CD8 ⁺ T cells not only are critical mediators of adaptive immunity but also may exhibit innate-like properties such as surface expression of NKG2C, an activating receptor typically associated with natural killer (NK) cells. We demonstrate that, similar to NK cells, NKG2C ⁺ TCRαβ ⁺ CD8 ⁺ T cells are associated with prior human cytomegalovirus (HCMV) exposure.
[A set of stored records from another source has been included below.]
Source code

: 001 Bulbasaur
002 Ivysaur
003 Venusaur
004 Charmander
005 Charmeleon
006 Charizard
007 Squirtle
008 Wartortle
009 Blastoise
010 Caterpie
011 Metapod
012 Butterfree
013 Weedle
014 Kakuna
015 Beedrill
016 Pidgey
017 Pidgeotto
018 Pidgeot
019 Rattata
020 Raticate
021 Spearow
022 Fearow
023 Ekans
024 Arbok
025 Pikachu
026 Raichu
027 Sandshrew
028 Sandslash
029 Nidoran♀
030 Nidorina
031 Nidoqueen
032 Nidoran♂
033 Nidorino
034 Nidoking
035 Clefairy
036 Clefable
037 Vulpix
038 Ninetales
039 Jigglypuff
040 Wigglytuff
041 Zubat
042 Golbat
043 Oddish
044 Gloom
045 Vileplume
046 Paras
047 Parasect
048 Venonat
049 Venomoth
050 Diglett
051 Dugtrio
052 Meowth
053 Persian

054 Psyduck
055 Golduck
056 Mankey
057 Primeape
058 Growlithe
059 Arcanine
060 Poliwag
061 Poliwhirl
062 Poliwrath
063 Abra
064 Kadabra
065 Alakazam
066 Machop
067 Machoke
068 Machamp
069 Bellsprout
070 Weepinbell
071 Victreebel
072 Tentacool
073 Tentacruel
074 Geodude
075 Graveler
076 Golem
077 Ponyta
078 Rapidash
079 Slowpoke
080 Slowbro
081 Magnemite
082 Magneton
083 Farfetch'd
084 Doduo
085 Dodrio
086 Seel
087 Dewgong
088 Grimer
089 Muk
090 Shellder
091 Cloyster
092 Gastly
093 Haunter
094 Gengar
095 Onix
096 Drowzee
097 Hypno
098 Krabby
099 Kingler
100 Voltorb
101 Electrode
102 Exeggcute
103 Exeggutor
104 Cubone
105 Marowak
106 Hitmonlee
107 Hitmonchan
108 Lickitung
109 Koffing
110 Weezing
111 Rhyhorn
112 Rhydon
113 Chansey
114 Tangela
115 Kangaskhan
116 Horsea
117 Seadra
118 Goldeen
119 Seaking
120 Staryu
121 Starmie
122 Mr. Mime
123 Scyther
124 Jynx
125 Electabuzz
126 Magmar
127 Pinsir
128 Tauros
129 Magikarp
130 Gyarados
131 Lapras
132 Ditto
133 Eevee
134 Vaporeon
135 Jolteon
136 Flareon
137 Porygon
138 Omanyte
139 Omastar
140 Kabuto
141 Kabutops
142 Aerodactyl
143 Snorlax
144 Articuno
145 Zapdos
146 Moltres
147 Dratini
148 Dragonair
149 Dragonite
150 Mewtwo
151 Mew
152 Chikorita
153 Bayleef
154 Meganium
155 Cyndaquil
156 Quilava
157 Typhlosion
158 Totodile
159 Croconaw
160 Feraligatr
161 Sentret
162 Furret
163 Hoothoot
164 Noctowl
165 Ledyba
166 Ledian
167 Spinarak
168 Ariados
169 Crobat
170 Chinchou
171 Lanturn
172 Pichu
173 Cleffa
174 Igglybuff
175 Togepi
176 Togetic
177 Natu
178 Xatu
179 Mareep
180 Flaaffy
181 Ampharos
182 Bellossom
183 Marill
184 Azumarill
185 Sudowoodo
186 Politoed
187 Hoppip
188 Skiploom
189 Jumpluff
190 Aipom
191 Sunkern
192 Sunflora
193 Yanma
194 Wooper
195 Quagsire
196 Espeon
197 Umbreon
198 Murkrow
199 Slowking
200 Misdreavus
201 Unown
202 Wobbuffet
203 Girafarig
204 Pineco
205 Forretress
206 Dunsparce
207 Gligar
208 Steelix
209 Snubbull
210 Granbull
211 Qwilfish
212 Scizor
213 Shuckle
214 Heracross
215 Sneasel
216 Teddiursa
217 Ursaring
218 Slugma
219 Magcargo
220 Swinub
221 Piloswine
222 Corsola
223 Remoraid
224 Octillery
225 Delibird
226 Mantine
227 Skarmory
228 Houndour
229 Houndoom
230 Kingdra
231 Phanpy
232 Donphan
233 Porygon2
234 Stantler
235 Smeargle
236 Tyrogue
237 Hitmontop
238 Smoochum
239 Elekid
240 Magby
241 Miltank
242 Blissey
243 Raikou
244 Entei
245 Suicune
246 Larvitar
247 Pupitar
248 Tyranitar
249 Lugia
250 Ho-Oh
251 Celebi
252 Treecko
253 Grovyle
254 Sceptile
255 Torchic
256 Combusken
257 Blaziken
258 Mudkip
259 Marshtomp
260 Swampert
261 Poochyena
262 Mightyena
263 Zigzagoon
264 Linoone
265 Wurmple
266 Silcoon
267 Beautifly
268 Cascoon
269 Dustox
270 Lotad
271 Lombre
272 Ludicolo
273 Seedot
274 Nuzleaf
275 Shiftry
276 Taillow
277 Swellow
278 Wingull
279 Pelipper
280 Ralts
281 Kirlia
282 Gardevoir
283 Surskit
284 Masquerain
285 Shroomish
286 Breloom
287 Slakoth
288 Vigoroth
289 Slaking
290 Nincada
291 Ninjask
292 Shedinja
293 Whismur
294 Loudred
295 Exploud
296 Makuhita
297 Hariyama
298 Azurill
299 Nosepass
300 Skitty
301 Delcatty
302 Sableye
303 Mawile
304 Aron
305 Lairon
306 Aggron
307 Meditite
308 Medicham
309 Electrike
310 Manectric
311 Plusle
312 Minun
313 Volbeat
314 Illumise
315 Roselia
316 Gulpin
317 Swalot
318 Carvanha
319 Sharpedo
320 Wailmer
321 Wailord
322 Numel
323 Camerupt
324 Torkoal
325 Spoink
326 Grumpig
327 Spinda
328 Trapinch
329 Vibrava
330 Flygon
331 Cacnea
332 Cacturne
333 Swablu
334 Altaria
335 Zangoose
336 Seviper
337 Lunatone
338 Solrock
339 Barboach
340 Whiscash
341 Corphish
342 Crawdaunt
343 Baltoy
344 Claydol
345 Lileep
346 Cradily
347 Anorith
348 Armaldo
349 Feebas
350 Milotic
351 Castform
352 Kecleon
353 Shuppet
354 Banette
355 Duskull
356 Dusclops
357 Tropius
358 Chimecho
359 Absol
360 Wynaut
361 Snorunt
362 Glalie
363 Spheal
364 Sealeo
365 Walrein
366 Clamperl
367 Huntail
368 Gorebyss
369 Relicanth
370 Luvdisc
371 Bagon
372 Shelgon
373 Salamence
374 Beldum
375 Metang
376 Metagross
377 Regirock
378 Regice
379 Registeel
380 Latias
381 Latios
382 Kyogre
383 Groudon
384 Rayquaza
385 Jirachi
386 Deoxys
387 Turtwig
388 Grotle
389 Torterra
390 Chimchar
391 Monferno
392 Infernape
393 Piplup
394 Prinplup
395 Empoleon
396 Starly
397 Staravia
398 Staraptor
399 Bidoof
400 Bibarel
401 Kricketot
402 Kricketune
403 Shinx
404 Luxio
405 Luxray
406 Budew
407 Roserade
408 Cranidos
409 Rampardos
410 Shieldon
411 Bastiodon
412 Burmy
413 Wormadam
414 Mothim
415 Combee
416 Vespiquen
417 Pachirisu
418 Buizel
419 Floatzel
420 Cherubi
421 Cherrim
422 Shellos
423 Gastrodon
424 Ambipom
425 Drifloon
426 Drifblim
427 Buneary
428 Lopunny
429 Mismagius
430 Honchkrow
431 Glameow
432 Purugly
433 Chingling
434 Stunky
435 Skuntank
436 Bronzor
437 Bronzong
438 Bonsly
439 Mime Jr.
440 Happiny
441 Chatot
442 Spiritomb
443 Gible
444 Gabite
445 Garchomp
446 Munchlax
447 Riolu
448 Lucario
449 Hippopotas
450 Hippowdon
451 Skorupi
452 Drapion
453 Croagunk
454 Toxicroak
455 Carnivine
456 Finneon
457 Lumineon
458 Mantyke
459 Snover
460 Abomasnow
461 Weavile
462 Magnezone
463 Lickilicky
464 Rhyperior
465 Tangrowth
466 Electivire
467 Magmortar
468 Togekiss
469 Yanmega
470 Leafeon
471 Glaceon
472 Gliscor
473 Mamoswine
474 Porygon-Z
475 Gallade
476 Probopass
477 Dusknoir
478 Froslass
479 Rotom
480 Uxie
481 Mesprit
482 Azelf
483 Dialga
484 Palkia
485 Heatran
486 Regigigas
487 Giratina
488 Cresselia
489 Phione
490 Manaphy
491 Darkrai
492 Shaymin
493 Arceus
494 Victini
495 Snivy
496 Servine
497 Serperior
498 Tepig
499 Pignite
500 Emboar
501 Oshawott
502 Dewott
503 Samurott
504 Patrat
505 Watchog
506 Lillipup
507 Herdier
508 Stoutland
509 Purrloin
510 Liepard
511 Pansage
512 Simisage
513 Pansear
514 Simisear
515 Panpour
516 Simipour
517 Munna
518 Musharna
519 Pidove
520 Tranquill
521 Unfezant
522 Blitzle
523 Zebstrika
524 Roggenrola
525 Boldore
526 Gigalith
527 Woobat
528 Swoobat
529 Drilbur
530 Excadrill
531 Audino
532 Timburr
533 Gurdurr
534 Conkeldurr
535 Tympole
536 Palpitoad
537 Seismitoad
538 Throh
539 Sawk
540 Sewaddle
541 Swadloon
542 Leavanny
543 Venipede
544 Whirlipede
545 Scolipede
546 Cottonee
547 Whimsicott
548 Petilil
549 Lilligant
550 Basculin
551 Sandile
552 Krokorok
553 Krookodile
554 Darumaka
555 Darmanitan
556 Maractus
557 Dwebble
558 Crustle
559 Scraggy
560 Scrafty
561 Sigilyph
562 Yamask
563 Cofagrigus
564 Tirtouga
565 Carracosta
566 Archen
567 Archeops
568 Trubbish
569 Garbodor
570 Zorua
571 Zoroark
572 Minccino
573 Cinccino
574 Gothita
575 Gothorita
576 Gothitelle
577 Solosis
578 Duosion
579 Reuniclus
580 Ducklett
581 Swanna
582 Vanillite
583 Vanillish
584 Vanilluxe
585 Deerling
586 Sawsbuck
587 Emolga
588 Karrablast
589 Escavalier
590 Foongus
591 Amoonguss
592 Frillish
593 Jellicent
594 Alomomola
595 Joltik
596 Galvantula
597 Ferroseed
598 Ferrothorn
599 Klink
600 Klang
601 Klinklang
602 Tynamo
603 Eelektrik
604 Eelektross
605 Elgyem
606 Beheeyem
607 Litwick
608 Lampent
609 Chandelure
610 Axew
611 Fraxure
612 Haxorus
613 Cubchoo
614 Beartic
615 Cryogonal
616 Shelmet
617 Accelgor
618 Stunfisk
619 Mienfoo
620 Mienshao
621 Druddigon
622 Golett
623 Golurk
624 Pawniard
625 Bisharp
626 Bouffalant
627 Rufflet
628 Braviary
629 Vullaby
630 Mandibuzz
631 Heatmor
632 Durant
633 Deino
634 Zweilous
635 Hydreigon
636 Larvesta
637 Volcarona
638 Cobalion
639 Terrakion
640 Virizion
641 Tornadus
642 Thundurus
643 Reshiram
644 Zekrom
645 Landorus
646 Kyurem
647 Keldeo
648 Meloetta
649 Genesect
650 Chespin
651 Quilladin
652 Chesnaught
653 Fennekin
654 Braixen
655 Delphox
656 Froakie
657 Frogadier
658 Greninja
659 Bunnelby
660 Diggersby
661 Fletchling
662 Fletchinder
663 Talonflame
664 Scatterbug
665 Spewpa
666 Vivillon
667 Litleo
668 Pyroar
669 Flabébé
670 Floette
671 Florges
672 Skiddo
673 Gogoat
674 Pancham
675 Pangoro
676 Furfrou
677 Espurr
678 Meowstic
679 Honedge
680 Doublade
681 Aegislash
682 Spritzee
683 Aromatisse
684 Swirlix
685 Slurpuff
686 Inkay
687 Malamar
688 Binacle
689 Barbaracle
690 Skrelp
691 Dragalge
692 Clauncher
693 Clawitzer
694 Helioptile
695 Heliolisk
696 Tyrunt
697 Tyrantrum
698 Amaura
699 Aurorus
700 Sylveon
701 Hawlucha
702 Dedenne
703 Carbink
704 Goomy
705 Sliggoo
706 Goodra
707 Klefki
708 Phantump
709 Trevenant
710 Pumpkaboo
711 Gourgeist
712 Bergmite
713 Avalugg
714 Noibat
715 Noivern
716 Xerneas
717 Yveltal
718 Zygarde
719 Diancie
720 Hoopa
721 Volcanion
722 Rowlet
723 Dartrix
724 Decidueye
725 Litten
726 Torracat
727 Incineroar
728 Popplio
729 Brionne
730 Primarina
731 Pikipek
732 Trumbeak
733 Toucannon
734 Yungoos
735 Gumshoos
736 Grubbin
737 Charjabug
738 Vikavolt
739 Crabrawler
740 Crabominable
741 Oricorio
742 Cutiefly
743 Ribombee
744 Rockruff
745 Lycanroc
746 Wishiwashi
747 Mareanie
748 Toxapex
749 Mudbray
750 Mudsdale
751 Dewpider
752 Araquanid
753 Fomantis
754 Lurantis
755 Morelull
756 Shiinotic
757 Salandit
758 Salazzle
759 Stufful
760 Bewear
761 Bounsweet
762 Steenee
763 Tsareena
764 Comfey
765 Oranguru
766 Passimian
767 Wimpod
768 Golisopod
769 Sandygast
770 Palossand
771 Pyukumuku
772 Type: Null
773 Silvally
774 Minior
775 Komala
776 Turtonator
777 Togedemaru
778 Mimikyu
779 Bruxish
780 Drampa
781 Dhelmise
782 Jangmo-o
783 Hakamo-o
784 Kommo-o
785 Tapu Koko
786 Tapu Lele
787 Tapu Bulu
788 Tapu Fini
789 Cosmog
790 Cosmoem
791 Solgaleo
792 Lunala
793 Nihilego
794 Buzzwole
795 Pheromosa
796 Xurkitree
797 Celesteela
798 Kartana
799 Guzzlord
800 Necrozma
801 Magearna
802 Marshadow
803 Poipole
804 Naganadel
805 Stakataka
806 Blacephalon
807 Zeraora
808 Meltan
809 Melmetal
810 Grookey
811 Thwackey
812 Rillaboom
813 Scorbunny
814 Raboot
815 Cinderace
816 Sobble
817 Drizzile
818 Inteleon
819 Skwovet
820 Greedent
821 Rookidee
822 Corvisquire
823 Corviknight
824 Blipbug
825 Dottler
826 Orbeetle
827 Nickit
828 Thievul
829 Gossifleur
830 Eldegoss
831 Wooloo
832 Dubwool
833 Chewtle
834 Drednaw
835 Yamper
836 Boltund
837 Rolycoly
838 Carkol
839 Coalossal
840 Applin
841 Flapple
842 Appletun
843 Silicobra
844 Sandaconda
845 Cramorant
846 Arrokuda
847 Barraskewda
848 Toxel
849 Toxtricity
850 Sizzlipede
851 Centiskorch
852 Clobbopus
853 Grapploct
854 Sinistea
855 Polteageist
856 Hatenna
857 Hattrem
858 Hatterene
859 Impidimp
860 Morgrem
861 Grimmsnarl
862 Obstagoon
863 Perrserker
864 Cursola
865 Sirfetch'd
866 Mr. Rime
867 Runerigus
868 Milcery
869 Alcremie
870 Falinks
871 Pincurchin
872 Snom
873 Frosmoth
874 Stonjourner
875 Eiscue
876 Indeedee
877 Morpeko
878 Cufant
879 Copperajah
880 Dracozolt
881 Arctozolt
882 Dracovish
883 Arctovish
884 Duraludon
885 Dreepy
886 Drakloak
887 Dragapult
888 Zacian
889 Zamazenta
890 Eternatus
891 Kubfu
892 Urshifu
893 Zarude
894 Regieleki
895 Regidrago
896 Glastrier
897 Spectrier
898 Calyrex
In addition to expressing several NK cell markers such as CD56 and KIR, NKG2C ⁺ CD8 ⁺ T cells are oligoclonal and do not up-regulate PD-1 even in response to persistent activation. Furthermore, we found that NKG2C ⁺ CD8 ⁺ T cells from some individuals exhibited strong effector function against leukemia cells and HCMV-infected fibroblasts, which was dictated by both NKG2C and TCR specificity. Transcriptomic analysis revealed that the transcription factor BCL11B , a regulator of T cell developmental fate, is down-regulated in NKG2C ⁺ CD8 ⁺ T cells when compared with conventional NKG2C ⁻ CD8 ⁺ T cells. BCL11B deletion in conventional CD8 ⁺ T cells resulted in the emergence of a similar innate-like CD56 ⁺ CD94 ⁺ DAP12 ⁺ NKG2C ⁺ CD45RA ⁺ CCR7 ⁻ PD-1 ^−/low T cell population with activity against HLA-E ⁺ targets. On the basis of their intrinsic capacity to recognize diseased cells coupled with lack of PD-1 induction, NKG2C ⁺ CD8 ⁺ T cells represent a lymphocyte population that resides at the boundary between innate and adaptive immunity, presenting an attractive alternative for cellular therapy, including CAR T cell–based therapies.